■ WHAT YOU SHOULD DO: Each entry should be quoted word for word, including every mark of punctuation.

■ EXCERPTED RECORDS:
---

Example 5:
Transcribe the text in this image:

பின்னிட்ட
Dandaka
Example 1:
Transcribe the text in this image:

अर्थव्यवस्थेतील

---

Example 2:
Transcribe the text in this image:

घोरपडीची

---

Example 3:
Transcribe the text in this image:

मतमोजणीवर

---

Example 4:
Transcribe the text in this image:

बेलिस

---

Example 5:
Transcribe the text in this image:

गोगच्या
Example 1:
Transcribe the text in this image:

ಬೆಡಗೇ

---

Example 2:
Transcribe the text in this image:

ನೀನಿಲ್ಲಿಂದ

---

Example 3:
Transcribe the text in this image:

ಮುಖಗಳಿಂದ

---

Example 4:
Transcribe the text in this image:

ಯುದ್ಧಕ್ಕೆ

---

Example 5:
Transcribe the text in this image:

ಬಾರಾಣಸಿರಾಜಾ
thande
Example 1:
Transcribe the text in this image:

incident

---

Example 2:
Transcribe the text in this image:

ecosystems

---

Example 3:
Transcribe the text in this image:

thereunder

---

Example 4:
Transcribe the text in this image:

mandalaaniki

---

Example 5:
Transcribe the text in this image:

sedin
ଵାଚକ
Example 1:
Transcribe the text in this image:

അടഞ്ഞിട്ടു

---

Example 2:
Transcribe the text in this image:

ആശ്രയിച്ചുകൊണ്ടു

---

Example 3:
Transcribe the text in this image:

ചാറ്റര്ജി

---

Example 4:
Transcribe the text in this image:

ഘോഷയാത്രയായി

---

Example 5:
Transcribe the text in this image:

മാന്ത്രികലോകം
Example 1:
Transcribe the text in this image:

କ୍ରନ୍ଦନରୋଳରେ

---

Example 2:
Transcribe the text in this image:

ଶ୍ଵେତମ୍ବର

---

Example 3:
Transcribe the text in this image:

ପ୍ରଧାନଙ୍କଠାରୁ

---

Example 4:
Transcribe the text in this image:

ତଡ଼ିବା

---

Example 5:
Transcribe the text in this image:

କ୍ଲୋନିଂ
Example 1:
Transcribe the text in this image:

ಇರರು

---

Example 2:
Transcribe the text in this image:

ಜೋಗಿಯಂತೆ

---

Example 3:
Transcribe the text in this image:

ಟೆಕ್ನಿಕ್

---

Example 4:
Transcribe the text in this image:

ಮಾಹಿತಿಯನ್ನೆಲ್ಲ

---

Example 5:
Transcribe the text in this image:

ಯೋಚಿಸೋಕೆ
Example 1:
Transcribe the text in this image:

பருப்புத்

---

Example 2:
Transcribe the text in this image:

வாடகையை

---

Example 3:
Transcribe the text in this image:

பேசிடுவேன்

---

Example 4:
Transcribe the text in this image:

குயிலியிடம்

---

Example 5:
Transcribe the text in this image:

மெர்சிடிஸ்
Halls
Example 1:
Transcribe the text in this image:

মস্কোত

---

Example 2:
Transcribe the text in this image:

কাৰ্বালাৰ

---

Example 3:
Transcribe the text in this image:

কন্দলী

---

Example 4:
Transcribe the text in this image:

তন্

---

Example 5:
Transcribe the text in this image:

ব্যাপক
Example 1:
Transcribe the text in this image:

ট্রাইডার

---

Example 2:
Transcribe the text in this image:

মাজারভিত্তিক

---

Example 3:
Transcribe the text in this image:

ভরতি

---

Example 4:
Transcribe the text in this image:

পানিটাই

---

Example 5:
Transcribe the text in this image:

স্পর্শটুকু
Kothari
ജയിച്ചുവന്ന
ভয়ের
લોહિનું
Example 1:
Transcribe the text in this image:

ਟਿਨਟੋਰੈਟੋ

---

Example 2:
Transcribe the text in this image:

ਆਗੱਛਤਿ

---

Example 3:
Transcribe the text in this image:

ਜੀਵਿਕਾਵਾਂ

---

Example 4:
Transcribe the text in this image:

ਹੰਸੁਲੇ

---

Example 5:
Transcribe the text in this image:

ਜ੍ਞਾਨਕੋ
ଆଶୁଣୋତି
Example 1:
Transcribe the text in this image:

■ SOLUTION FOR THIS EXERCISE:
---

Example 5:
Transcribe the text in this image:

பின்னிட்ட
Dandaka
Example 1:
Transcribe the text in this image:

अर्थव्यवस्थेतील

---

Example 2:
Transcribe the text in this image:

घोरपडीची

---

Example 3:
Transcribe the text in this image:

मतमोजणीवर

---

Example 4:
Transcribe the text in this image:

बेलिस

---

Example 5:
Transcribe the text in this image:

गोगच्या
Example 1:
Transcribe the text in this image:

ಬೆಡಗೇ

---

Example 2:
Transcribe the text in this image:

ನೀನಿಲ್ಲಿಂದ

---

Example 3:
Transcribe the text in this image:

ಮುಖಗಳಿಂದ

---

Example 4:
Transcribe the text in this image:

ಯುದ್ಧಕ್ಕೆ

---

Example 5:
Transcribe the text in this image:

ಬಾರಾಣಸಿರಾಜಾ
thande
Example 1:
Transcribe the text in this image:

incident

---

Example 2:
Transcribe the text in this image:

ecosystems

---

Example 3:
Transcribe the text in this image:

thereunder

---

Example 4:
Transcribe the text in this image:

mandalaaniki

---

Example 5:
Transcribe the text in this image:

sedin
ଵାଚକ
Example 1:
Transcribe the text in this image:

അടഞ്ഞിട്ടു

---

Example 2:
Transcribe the text in this image:

ആശ്രയിച്ചുകൊണ്ടു

---

Example 3:
Transcribe the text in this image:

ചാറ്റര്ജി

---

Example 4:
Transcribe the text in this image:

ഘോഷയാത്രയായി

---

Example 5:
Transcribe the text in this image:

മാന്ത്രികലോകം
Example 1:
Transcribe the text in this image:

କ୍ରନ୍ଦନରୋଳରେ

---

Example 2:
Transcribe the text in this image:

ଶ୍ଵେତମ୍ବର

---

Example 3:
Transcribe the text in this image:

ପ୍ରଧାନଙ୍କଠାରୁ

---

Example 4:
Transcribe the text in this image:

ତଡ଼ିବା

---

Example 5:
Transcribe the text in this image:

କ୍ଲୋନିଂ
Example 1:
Transcribe the text in this image:

ಇರರು

---

Example 2:
Transcribe the text in this image:

ಜೋಗಿಯಂತೆ

---

Example 3:
Transcribe the text in this image:

ಟೆಕ್ನಿಕ್

---

Example 4:
Transcribe the text in this image:

ಮಾಹಿತಿಯನ್ನೆಲ್ಲ

---

Example 5:
Transcribe the text in this image:

ಯೋಚಿಸೋಕೆ
Example 1:
Transcribe the text in this image:

பருப்புத்

---

Example 2:
Transcribe the text in this image:

வாடகையை

---

Example 3:
Transcribe the text in this image:

பேசிடுவேன்

---

Example 4:
Transcribe the text in this image:

குயிலியிடம்

---

Example 5:
Transcribe the text in this image:

மெர்சிடிஸ்
Halls
Example 1:
Transcribe the text in this image:

মস্কোত

---

Example 2:
Transcribe the text in this image:

কাৰ্বালাৰ

---

Example 3:
Transcribe the text in this image:

কন্দলী

---

Example 4:
Transcribe the text in this image:

তন্

---

Example 5:
Transcribe the text in this image:

ব্যাপক
Example 1:
Transcribe the text in this image:

ট্রাইডার

---

Example 2:
Transcribe the text in this image:

মাজারভিত্তিক

---

Example 3:
Transcribe the text in this image:

ভরতি

---

Example 4:
Transcribe the text in this image:

পানিটাই

---

Example 5:
Transcribe the text in this image:

স্পর্শটুকু
Kothari
ജയിച്ചുവന്ന
ভয়ের
લોહિનું
Example 1:
Transcribe the text in this image:

ਟਿਨਟੋਰੈਟੋ

---

Example 2:
Transcribe the text in this image:

ਆਗੱਛਤਿ

---

Example 3:
Transcribe the text in this image:

ਜੀਵਿਕਾਵਾਂ

---

Example 4:
Transcribe the text in this image:

ਹੰਸੁਲੇ

---

Example 5:
Transcribe the text in this image:

ਜ੍ਞਾਨਕੋ
ଆଶୁଣୋତି
Example 1:
Transcribe the text in this image:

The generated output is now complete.